Thread Rating:
  • 0 Vote(s) - 0 Average
  • 1
  • 2
  • 3
  • 4
  • 5
Non-Crossovers that Should Be, or Plotbunnies Free to Good Home
 
This will date me, but what about Sgt. Shriver?
-- Bob
---------
Then the horns kicked in...
...and my shoes began to squeak.
Reply
 
How could you forget Sgt. Bilko or Sgt. Slaughter?
"Don't cry because it's over. Smile because it happened."
--Dr. Seuss
Reply
 
*rolls eyes* Clearly this is a job for Sgt. Major
Hear that thunder rolling till it seems to split the sky?
That's every ship in Grayson's Navy taking up the cry-

NO QUARTER!!!
-- "No Quarter", by Echo's Children
Reply
 
Sergeant Stripes ... Forever.
Those who are really elderly residents of the U.S. such as myself, by the way, will remember that this was the title of a comic strip that ran in some newspapers about the time of the Bicentennial (it actually started in May 1972).  

It was also, by the way, the nickname of a B-24 lost in the Pacific during WWII.
-----
Big Brother is watching you.  And damn, you are so bloody BORING.
Reply
 
Okay, here's one I haven't seen done before.

During the first month of Sword Art Online, roughly 2,000 people died in the game. As per Kayaba's hack of the NervGear, game death caused the NerveGear headset to emit a lethal microwave pulse, killing the player IRL.

But, while Kayaba may have been a brilliant hacker and programmer, and perhaps even hardware designer, there's one thing he wasn't: a quality-control expert.

So what are the odds that, among those ~2000 fatalities, one of them had a NervGear that popped a breaker or blue-screened instead of frying the wearer? Now, suddenly, the Virtual Crimes Division has an SAO escapee with valid login credentials, who's not dead... and might be able to re-spawn. If they can convince him/her to log back in. And if they can come up with a way to give their agent... an edge.

(I recall a *lot* of griping from MMO players about how SAO's local file storage for items, skills, levels, etc, could be abused. Kayaba didn't care, since he didn't really have to worry about that. But now?)
Reply
 
Fund it!
-- Bob
---------
Then the horns kicked in...
...and my shoes began to squeak.
Reply
 
better idea to go with that. Send in an A-team of military gamers to fight there way through once they have that oh so valuable intel asset out
 
Reply
 
I've always thought the IRL Death element of SAO was dumb - as if any piece of equipment is ever going to get past the FDA and other agencies that has any possibility of microwaving the brain of the user even at overamped/max output.

I've always head cannoned it as yet another head game by Kayaba - he just set it up that people who died had their accounts deleted and no new accounts could login. From inside the game it would have the same effect - those news articles at the beginning could be easily faked esp. as they are only shown for less than a minute.

It would explain why there was not a more serious effort to end the game quickly by the outside world - if you actually have a piece of equipment killing people that's affecting people internationally including kids - everything would be thrown at it. But if it just switches off on natural termination then people would be more inclined to let the game run - especially if abnormal or forced termination did risk some sort of brain damage from the forceful ripping of the brain from the nerve gear input.

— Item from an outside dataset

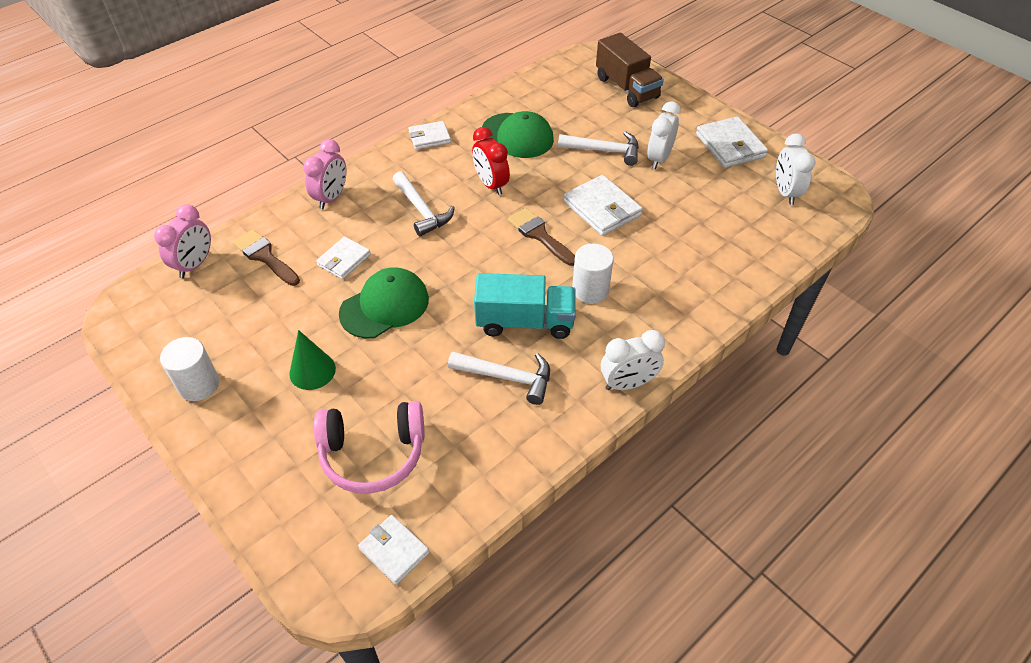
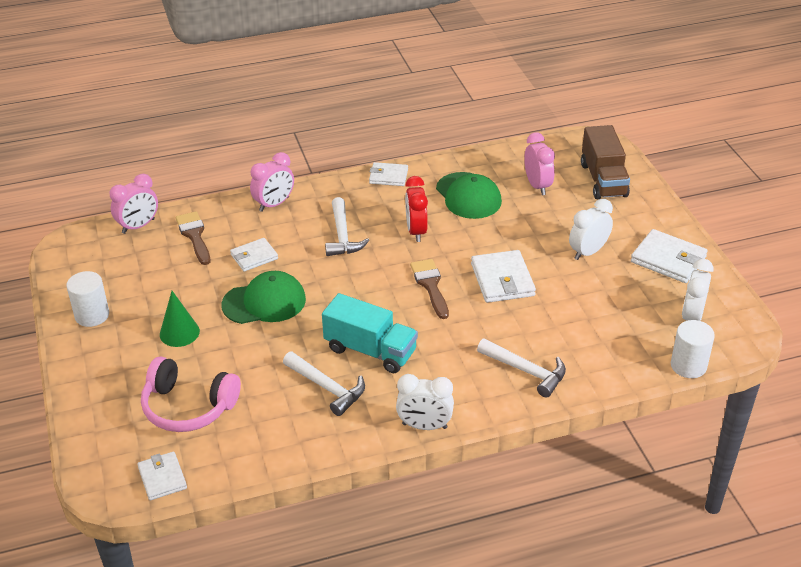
camera: 25 degrees right, 10 degrees down
white hammer [558,132,639,166] -> white hammer moved to [477,338,566,398]
white cylinder [572,244,613,304] -> white cylinder moved to [671,320,715,378]
white wallet [696,116,768,168] -> white wallet turned 60 degrees counterclockwise [631,229,708,283]
none -> pink clock [524,132,555,195]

There's also the reality TV angle; if people knew that people weren't really going to die, but got to watch people act out what they believed to be life or death battles with fantastical creatures, it'd be the most popular thing on tele. People'd be rooting/betting for their favorite characters and the people who came out would be instant villeins or celebrities - offsetting the cost of keeping everything running.

It also explains why it didn't instantly kill the VR industry. If Nerve Gear had the potential to actually kill people deliberately, I don't think anyone would have trusted later claims that it couldn't happen again no matter what manufacturers said.

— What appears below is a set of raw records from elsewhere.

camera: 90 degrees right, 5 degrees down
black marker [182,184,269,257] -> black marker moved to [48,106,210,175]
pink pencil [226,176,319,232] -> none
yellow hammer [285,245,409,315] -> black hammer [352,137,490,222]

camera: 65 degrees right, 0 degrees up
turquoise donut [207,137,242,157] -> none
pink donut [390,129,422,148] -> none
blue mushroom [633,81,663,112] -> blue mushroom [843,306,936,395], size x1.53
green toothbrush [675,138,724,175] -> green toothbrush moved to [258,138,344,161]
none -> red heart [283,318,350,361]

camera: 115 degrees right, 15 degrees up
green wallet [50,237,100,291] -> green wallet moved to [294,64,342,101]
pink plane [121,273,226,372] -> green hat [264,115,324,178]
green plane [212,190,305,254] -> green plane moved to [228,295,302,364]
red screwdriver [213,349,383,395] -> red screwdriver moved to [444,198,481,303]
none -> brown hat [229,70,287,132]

That said I think a AU based on these premises where SAO basically takes over all Reality TV is a good crossover - SAO/Survivor/Big Brother/So you think you can danc-fight!/MasterChef etc.
Reply
 
Kirito looked at the doctors as he sat on his hospital bed. "So we were never really in any danger?" One of the younger Doctors shook his head in the negative, and then suddenly found himself shoved against the wall by the young man who was holding him up one handed by the throat. "Then WHY did you let it CONTINUE?" the young man practically screamed as the other doctors in the room panicked and called for a nurse with sedatives. "We thought we were going to die, I THOUGHT I WOULD LOSE HER!" suddenly he just let go and collapsed to the floor with a slightly maniacal laugh. "it was all a game, just a game." they were the words he repeated over and over again until the sedative took effect. The question however remained.

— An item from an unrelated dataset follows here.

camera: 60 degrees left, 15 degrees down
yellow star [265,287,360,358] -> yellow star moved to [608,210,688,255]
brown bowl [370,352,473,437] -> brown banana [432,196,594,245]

The mechanic of how it worked worked for why it was able to kill the person using the Nerve Gear, the headgear had to have a way to shut off the voluntary muscles via the nerve cluster at the base of the skull. Amp it up a tiny bit, and shut down the involuntary muscles as well, its not a hardware issue, it was a software hack, thats why the person who is writing a post 4th season story of them being in a military game has my attention.
 
Reply
 
Can we have a link for that one, Raj?
--
Sucrose Octanitrate.
Proof positive that with sufficient motivation, you can make anything explode.
Reply
 
As a fan of a number of the characters, and some elements of the story, the utter bullshit that is the Nervegear never ceases to irritate me. Trying to explain it away with real world mechanics actually made it worse, because these days childrens toys are recalled or outright banned over very tiny issues.

Trying to figure out sci-fi handwaves for Bullshit Murder Helmets led to me having an idea that was slightly different. What if the mass murdering idiot actually had managed to create a 'real' world in Aincrad? A world whose almost magical elements transfer back to the real world, or triggered a superpower awakening in the survivors? When Kirito and his sister have their sparring match, and he fires off a sword technique out of habit, Sugu barely avoids being shredded by the resulting hurricane. The wall behind her isn't so lucky.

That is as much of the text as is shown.